This post will be very random and might not make sense, but I am just letting out some frustrations and thoughts that I have been having over the past couple of weeks.  I have been going through a lot, more than I wish to share with most people...which causes a lot of my frustrations. Why are people so selfish and settle for mediocrity???

Has a convo with a friend last week and I became so irritated because he could not see my point of view.  I have issues with people...which might seem crazy, but let me explain.  I love people and I want to see the good in people, but guess what people continue to let me down. I do not expect people to be perfect, but some things to me are common sense (I know the saying if sense was so common everyone would have it...which they don't).  I am not perfect and I have my issues too, and I continue to work on them and I try not to justify them. If I am wrong....I am wrong.  Just like when a parent goes to a child after they have done something they were not supposed to do....9 times out of 10 that child knew what they were doing was wrong and they chose to do it anyway. I got off in a tangent...but like I said I really have no theme to what I am venting about right now.

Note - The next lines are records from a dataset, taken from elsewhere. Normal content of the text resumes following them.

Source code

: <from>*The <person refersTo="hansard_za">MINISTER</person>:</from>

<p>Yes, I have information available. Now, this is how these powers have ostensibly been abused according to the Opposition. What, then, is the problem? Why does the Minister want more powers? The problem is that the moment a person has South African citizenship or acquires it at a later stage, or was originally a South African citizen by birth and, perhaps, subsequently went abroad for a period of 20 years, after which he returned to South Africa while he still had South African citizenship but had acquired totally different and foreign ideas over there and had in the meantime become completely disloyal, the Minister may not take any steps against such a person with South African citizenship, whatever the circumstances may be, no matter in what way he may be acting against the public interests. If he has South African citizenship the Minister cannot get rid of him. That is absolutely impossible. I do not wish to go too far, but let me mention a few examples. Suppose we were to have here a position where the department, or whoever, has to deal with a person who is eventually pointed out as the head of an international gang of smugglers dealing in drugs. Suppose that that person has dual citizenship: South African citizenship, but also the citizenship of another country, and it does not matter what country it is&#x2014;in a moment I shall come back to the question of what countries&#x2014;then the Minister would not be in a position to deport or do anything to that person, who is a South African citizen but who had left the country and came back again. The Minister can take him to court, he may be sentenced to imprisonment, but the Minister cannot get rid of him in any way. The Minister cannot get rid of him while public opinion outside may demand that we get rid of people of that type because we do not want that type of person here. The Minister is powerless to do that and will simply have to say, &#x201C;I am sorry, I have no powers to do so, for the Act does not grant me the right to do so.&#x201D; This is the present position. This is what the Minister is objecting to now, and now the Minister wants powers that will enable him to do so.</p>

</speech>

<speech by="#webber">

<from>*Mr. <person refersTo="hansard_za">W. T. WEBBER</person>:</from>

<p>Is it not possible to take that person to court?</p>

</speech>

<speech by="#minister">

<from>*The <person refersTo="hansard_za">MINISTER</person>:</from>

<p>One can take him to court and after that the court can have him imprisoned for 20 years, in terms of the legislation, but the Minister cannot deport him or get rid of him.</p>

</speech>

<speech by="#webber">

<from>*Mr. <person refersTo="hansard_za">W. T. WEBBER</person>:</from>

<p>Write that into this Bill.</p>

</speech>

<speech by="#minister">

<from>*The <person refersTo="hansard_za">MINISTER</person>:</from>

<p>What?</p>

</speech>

What bothers me the most right now is I really want to cut myself off from people....because every time I interact on a personal level with people I get hurt. What is weird I love working with people.  I love to mentor, I love to interact with people and I love to help people.  What is crazy I am in the zone when I volunteer or mentor, but as soon as I have personal (or deep...not to say I don't get deep with mentoring, but they don't get to know me on that level) interactions with people I am always the giver and never the recipient, if that makes sense.  I am tired of trying, I am tired of giving people the benefit doubt and attempting to be understanding. It is sad when the people who hurt you the most or the people who claim to love you the most....the word love should be backed up with actions. 

Do I really think I can do this...no, but the thought has crossed my mind on several occasions.  One friend once made the statement that people make time for what they want to do...I am tired of people's excuses, I am tired of being run over and taken for granted.

People always come up with New Year's resolutions and like to start or stop things when the new year roles around. Don't know if this is a good or bad thing.  Most people do not continue the things for the long run...

I think I am done venting.  Back to work.  ARGHHHH!!!!